On the Platonic Frenzies
June 27, 2026 – 2:18 amPlato is not now generally thought of as being overly sympathetic to the mystical path to knowledge – the later position of the Academy notwithstanding – yet in the Phaedrus 244a-245c, 265b and Symposium 210e-211b, Plato makes claims that seem to amount to an acknowledgement that there are paths to truths that are independent of the use of logos/reason (whether working on sensation or not,) and that some truths may be inaccessible to it. Certain truths, he seems to say, are accessed through varieties of mania[1], which are a kind of frenzied ecstasy that takes a person inspired (or enthused) by the relevant gods.
At Phaedrus 265b Plato says of mania that:
… in the divine kind we distinguished four types ascribing them to four gods: the inspiration of the prophet [Prophetic] to Apollo, that of the mystic [Telestic] to Dionysus, that of the poet [Poetic] to the Muses, and a fourth type which we declared to be the highest, the madness of the lover [Erotic,] to Aphrodite and Eros
- The prophetic eumania is at first blush the easiest to understand. It simply refers to knowledge of future events that the relevant God (not necessarily Apollo, incidentally) makes known to us through an inspired oracle. Those of Delphi and Dodona, for example, were well known and respected through the Greek world. On the other hand, to know about the future in Plato’s epistemology, means to know something about the changing world and that is not something that Plato elsewhere readily admits. The world is rather the realm of belief or opinion, but if the God tells you that a thing will happen and it is therefore a necessary and unchanging fact that that will happen, then that hardly seems to be a matter of mere opinion.
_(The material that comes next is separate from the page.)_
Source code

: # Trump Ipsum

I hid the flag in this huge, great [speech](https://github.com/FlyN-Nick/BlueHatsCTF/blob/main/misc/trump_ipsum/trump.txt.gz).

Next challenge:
Nor, however, can it be a matter of unchanging universals and general truths such as are imagined in the realm of the Forms and which are the objects of actual knowledge, so the nature of this ‘knowledge’ of the future turns out to be a bit mysterious.
- Even more uncertain is the nature of the telestic Plato’s accompanying statements to his introduction to this form of inspiration have long puzzled readers. It seems to say that help for the suffering is granted through the institution of rites and prayers and purifications on the advice obtained through manic communications. The Dionysiacal connection indicates, as does later interpretation, that the rites and rituals here are the Eleusinian mysteries (and note that the Phaedrus is set near the site of those rituals,) the Corybantic rites, and the Bacchic and Sabaziac initiations. This might suggest to us that the ‘frenzy’ is that of the ritual itself and this has indeed been the usual interpretation since those rituals were certainly said to involve possession by deities,[2] but that doesn’t seem to be what Plato says:[3] the manic revelations seem rather to be prior to the ritual frenzy. In either case the knowledge involved is actually less problematic than for the prophetic eumania: it is either practical advice on treatment – a knowledge of what to do in order to achieve a good outcome – or it is knowledge by acquaintance of the god.
- With poetic eumania, we are to understand only that the poet comes to have ‘knowledge how’ to get his message across.
… [I]f any man come to the gates of poetry without the madness of the Muses, persuaded that skill alone will make him a good poet, then shall he and his works of sanity with him be brought to nought by the poetry of madness.
But ‘knowledge how,’ is not a category of knowledge that appears in Greek philosophy, and it does not constitute a challenge to the standard forms of Platonic epistemology.
- Plato finally declares that the highest form of eumania is the erotic, in which the lover loses his reason in contemplating the beauty of the beloved. But when we look more closely at the consequences of this mania as it is presented by Diotima in the Symposium we see that it does not present any truths about Beauty or anything else, but only inspires an ascent up a ladder of more perfect instantiations or participations in the Form of Beauty, resulting at last, for those whose intellect and virtue are capable of it in acquaintance with the Form of the One itself.
It looks, therefore, as if, except in the historically special case of prophetic eumania[4], these frenzies are not in fact supposed to constitute paths to ultimate truth inaccessible to the normal ways of coming to know about things, they are rather ways that the Gods can give us a nudge in the right direction towards various kinds of ‘knowledge,’ or they are pointers towards a path towards knowledge (of one form or another.) As such, they do not pose a threat to the Platonic epistemology or give support to mystical claims. This is actually consistent with Plato’s cautious declaration in introducing them that
The greatest blessings come to us by way of madness, indeed of madness that is heaven-sent.
[1] The term mania itself is as ambiguous or equivocal in Plato’s usage as it is in our own. He clearly intends that the person affected by such a mania should be considered to be operating outside the usual constraints of reason and in that sense to be like those whose manic condition is caused by some kind of illness, but in the case he is considering this is the result of a God’s possession of a mortal to a very particular purpose. (Note that mental illness in the ancient world was generally thought to be a possession of some kind anyway[1] – so simply distinguishing it as ‘a possession’ would be inadequate.) In future, if the need arises, we can distinguish the two intentions as eumania and dysmania.
[2] Yulia Ustinova (2018) Divine Mania: Alteration of Consciousness in Ancient Greece. London; New York: Routledge
[3] The Greek here is apparently quite unclear.
[4] In the special case of prophetic eumania, there are a number of ways that Plato could make them less offensive. He could declare that they are merely statements by the gods through their oracles and no more inherently ‘knowledge’ than any other statements, though they are contingently more reliable because of the closer acquaintance of the Gods with reality. Moreover, much of what they predict is in their power to make come to pass, so these are statements of intent rather than revelations of already exiting facts about the future.